Directive ::
Put every line from the rows below into a Markdown table with two columns, No and Line, numbering the lines in order and skipping any blank ones.
BEGIN Data for this exercise
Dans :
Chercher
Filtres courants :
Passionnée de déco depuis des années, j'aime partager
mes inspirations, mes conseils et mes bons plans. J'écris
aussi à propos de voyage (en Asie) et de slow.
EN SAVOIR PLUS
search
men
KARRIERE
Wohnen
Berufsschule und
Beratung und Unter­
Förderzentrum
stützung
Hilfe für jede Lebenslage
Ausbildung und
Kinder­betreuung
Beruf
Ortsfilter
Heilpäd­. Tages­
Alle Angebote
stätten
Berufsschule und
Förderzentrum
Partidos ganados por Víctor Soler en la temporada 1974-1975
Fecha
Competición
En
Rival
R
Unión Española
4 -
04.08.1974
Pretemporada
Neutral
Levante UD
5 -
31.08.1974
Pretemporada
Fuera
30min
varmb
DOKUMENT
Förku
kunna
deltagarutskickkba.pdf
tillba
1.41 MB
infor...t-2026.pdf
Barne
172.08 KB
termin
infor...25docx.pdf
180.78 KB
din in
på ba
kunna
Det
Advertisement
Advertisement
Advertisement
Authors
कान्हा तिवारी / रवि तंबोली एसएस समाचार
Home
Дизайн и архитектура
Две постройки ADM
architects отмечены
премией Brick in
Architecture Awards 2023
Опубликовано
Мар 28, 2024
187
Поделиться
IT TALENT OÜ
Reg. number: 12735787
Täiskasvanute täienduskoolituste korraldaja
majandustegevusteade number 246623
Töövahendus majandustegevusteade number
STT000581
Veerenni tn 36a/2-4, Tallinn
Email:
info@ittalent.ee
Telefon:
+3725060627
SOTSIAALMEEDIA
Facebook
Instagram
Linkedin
END Data for this exercise
Solution for this task ::
| No | Line |
|---|---|
| 1 | Dans : |
| 2 | Chercher |
| 3 | Filtres courants : |
| 4 | Passionnée de déco depuis des années, j'aime partager |
| 5 | mes inspirations, mes conseils et mes bons plans. J'écris |
| 6 | aussi à propos de voyage (en Asie) et de slow. |
| 7 | EN SAVOIR PLUS |
| 8 | search |
| 9 | men |
| 10 | KARRIERE |
| 11 | Wohnen |
| 12 | Berufsschule und |
| 13 | Beratung und Unter­ |
| 14 | Förderzentrum |
| 15 | stützung |
| 16 | Hilfe für jede Lebenslage |
| 17 | Ausbildung und |
| 18 | Kinder­betreuung |
| 19 | Beruf |
| 20 | Ortsfilter |
| 21 | Heilpäd­. Tages­ |
| 22 | Alle Angebote |
| 23 | stätten |
| 24 | Berufsschule und |
| 25 | Förderzentrum |
| 26 | Partidos ganados por Víctor Soler en la temporada 1974-1975 |
| 27 | Fecha |
| 28 | Competición |
| 29 | En |
| 30 | Rival |
| 31 | R |
| 32 | Unión Española |
| 33 | 4 - |
| 34 | 04.08.1974 |
| 35 | Pretemporada |
| 36 | Neutral |
| 37 | Levante UD |
| 38 | 5 - |
| 39 | 31.08.1974 |
| 40 | Pretemporada |
| 41 | Fuera |
| 42 | 30min |
| 43 | varmb |
| 44 | DOKUMENT |
| 45 | Förku |
| 46 | kunna |
| 47 | deltagarutskickkba.pdf |
| 48 | tillba |
| 49 | 1.41 MB |
| 50 | infor...t-2026.pdf |
| 51 | Barne |
| 52 | 172.08 KB |
| 53 | termin |
| 54 | infor...25docx.pdf |
| 55 | 180.78 KB |
| 56 | din in |
| 57 | på ba |
| 58 | kunna |
| 59 | Det |
| 60 | Advertisement |
| 61 | Advertisement |
| 62 | Advertisement |
| 63 | Authors |
| 64 | कान्हा तिवारी / रवि तंबोली एसएस समाचार |
| 65 | Home |
| 66 | Дизайн и архитектура |
| 67 | Две постройки ADM |
| 68 | architects отмечены |
| 69 | премией Brick in |
| 70 | Architecture Awards 2023 |
| 71 | Опубликовано |
| 72 | Мар 28, 2024 |
| 73 | 187 |
| 74 | Поделиться |
| 75 | IT TALENT OÜ |
| 76 | Reg. number: 12735787 |
| 77 | Täiskasvanute täienduskoolituste korraldaja |
| 78 | majandustegevusteade number 246623 |
| 79 | Töövahendus majandustegevusteade number |
| 80 | STT000581 |
| 81 | Veerenni tn 36a/2-4, Tallinn |
| 82 | Email: |
| 83 | info@ittalent.ee |
| 84 | Telefon: |
| 85 | +3725060627 |
| 86 | SOTSIAALMEEDIA |
| 87 | Facebook |
| 88 | Instagram |
| 89 | Linkedin |